En septembre 2022, Emmanuel Macron, dans un discours où il évoquait le modèle français d’intégration, proposait de répartir les personnes immigrées demandeuses d’asile ou réfugiées sur le territoire national et plutôt en dehors des grandes villes. L’argument principal mis en avant est que les villes petites et moyennes tout comme les territoires ruraux disposent d’une offre de logement permettant à des personnes en grande précarité résidentielle d’y avoir accès – ce qui, dans le même temps, pourrait redonner une forme de dynamisme démographique aux territoires et serait, selon le Président « une formidable opportunité ».
Outre le fait qu’il s’agit d’une vision très utilitariste – et de l’immigration, et des villes petites et moyennes – il ne s’agit en réalité pas du tout d’une nouveauté : la logique de répartition spatiale des personnes immigrées en dehors des espaces frontaliers comme Calais ou des espaces métropolitains comme l’Ile de France existe depuis longtemps. Elle s’est encore renforcée et institutionnalisée à partir de 2015. Elle vise à éviter les effets dits de « concentration » – qui correspondent en fait aux logiques d’installation spontanée des personnes immigrées
Quels sont les effets de ces dispersions sur les trajectoires et les expériences résidentielles des personnes immigrées ?
Dans la plupart des cas, ces délocalisations s’accompagnent d’une amélioration de la condition résidentielle des personnes immigrées : de fait, quittant la Jungle de Calais, des campements de rue, des hôtels sociaux insalubres ou des dispositifs d’hébergement saturés, elles ont accès à un toit, à une relative stabilité en arrivant dans les villes petites et moyennes.
Cependant, même pour celles qui y restent plusieurs mois ou années, l’expérience même de la délocalisation est une épreuve. Elle est une plongée en territoire inconnu, loin de tout repère, et, particulièrement pour les personnes qui n’ont pas de statut de réfugié est vécue avec un fort sentiment de contrainte et de stress : de fait elles n’ont le choix ni du départ ni du lieu d’arrivée.
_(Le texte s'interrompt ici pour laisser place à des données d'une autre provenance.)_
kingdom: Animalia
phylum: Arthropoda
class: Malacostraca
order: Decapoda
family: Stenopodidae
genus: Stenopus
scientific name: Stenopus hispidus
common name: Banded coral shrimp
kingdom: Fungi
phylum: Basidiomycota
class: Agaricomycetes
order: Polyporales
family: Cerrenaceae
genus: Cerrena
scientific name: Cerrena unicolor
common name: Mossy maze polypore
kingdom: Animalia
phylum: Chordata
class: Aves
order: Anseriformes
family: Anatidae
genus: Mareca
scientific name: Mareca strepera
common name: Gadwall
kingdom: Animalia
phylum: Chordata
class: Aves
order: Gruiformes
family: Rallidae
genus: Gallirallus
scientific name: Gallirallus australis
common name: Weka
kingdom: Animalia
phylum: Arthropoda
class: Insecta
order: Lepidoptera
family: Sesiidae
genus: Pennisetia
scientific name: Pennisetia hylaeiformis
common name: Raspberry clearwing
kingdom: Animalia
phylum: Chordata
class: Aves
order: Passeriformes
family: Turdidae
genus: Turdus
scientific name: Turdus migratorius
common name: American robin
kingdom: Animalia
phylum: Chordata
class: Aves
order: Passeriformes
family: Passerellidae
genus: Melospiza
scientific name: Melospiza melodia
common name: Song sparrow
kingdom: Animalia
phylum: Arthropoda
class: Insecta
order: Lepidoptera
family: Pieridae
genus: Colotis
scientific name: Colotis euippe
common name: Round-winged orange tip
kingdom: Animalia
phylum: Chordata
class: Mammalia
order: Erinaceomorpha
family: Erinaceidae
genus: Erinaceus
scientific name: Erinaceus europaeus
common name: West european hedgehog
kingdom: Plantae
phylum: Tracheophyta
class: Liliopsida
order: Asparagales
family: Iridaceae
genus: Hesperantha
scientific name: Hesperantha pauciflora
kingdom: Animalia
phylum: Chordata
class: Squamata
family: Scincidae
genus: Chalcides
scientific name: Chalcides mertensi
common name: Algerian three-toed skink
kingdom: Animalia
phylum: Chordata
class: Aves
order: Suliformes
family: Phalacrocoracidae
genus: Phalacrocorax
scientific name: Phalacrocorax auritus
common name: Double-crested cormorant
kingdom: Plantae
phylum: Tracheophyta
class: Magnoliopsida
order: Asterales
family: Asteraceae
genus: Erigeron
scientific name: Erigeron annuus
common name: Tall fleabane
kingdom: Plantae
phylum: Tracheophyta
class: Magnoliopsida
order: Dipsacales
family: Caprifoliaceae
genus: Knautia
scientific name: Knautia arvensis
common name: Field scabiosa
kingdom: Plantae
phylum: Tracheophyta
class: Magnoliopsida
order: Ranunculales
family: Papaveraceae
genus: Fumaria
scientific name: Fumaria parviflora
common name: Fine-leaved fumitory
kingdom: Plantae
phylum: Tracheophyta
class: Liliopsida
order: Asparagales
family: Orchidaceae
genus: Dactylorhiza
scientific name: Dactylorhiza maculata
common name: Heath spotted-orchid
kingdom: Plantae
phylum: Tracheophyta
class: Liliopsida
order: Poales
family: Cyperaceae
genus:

Ainsi, il peut y avoir une forme de soulagement, d’être « arrivés » quelque part, mais l’inquiétude liée aux démarches administratives longues et incertaines. Cette incertitude administrative génère aussi des vulnérabilités résidentielles et beaucoup d’angoisse. Les hébergements dans les centres d’accueil restent provisoires, les personnes déboutées du droit d’asile ou dublinées pouvant être remises à la rue ou expulsées, sans savoir alors si elles resteront dans la même ville, la même région. Elles savent aussi qu’elles peuvent encore être déplacés d’un habitat à l’autre en fonction des places disponibles, de logements qui se libèrent.
De plus, ces délocalisations ne tiennent pas du tout compte des réseaux de sociabilité pré-existants et cette arrivée dans une ville inconnue rime également avec un grand isolement. Par ailleurs, les immigrés en attente d’un statut administratif sont rapidement confrontés à un profond désœuvrement qui affecte beaucoup leurs expériences dans les villes petites et moyennes. De fait, demandeur d’asile ou sans titre de séjour, ils sont dans l’impossibilité de travailler de manière officielle ou même bien souvent de se former, et ils souffrent d’un manque d’activités.